I'm currently trying to set up a Confluence (6.6.0) on an Ubuntu Server with Plesk (17.5.3) and Let's-Encrypt-Extension installed.
Confluence itself is up and running, but I am experiencing some issues, when it comes to SSL. Securing the Domain itself is easily done by just taking the "easy road" via the Plesk-Panel One-Click-Installer.
The Certificates will be located at /usr/local/psa/var/modules/letsencrypt/etc/archive/<MY_DOMAIN>/
There are four .pem-files in this directory:
cert1.pem
chain1.pem
fullchain1.pem
privkey1.pem
But now i need to tell Tomcat, that i have this certificate installed in the server.xml.
Since the Plesk-Let's-Encrypt-Extension saves the files as .pem-files i need to convert them via OpenSSL to be able to use the Java keytool.

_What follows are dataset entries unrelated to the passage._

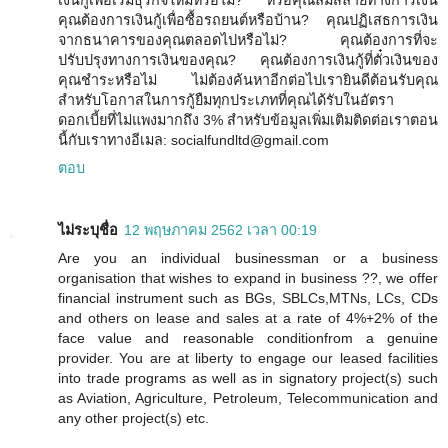
เงินกู้เพื่อเริ่มธุรกิจใหม่หรือไม่? หรือคุณล่มสลายทางการเงิน
คุณต้องการเงินกู้เพื่อซื้อรถยนต์หรือบ้าน? คุณปฏิเสธการเงิน
จากธนาคารของคุณตลอดไปหรือไม่? คุณต้องการที่จะ
ปรับปรุงทางการเงินของคุณ? คุณต้องการเงินกู้ที่ตั๋วเงินของ
คุณชำระหรือไม่ ไม่ต้องค้นหาอีกต่อไปเรายินดีต้อนรับคุณ
สำหรับโอกาสในการกู้ยืมทุกประเภทที่คุณได้รับในอัตรา
ดอกเบี้ยที่ไม่แพงมากถึง 3% สำหรับข้อมูลเพิ่มเติมติดต่อเราตอน
นี้กับเราทางอีเมล: socialfundltd@gmail.com
ตอบ
ไม่ระบุชื่อ
12 พฤษภาคม 2562 เวลา 00:19
Are you an individual businessman or a business
organisation that wishes to expand in business ??, we offer
financial instrument such as BGs, SBLCs,MTNs, LCs, CDs
and others on lease and sales at a rate of 4%+2% of the
face value and reasonable conditionfrom a genuine
provider. You are at liberty to engage our leased facilities
into trade programs as well as in signatory project(s) such
as Aviation, Agriculture, Petroleum, Telecommunication and
any other project(s) etc.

I found a nice tutorial about this topic in general right here:
http://robblake.net/post/18945733710/using-a-pem-private-key-and-ssl-certificate-with
When i am trying the following, i get stuck at the very beginning, when i try to execute
openssl pkcs12 -export -in <PATH>/cert1.pem -inkey <PATH>/privkey1.pem -out foo.p12 -name tomcat -chain -CAFile <PATH>/chain1.pem
The command itself runs, when I am not using -CAFile
and generates my .p12-File, but then throws a warning:
Error unable to get local issuer certificate getting chain.

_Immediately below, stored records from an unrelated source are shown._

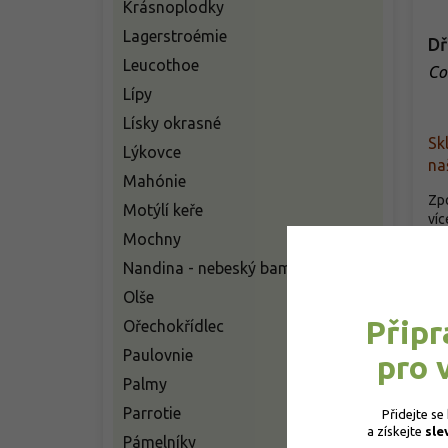
Krásnoplodky
Lagerstroémie
Dř
Leucothoe
Co
Lípy
Lísky okrasné
Sk
Lýkovce
na
Mahónie
Zpo
Motýlí keře
víc
Jap
Mochny
Nandina - nebeský bambus
o
Olše
Připr
Ořechokřídlec
Paulovnie
pro 
Palmy
Parrotie
Přidejte se
a získejte 
sle
Pámelníky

If i try adding -CAFile /usr/local/psa/var/modules/letsencrypt/etc/archive/<MY_DOMAIN>/chain1.pem
or using [...]/fullchain1.pem
instead nothing will happen but OpenSSL printing the Usage-Documentation.
So since these four .pem-files are the only ones available i'm not sure what else to do.
Since i need the intermediate-certs too, i am wondering what i have to do here.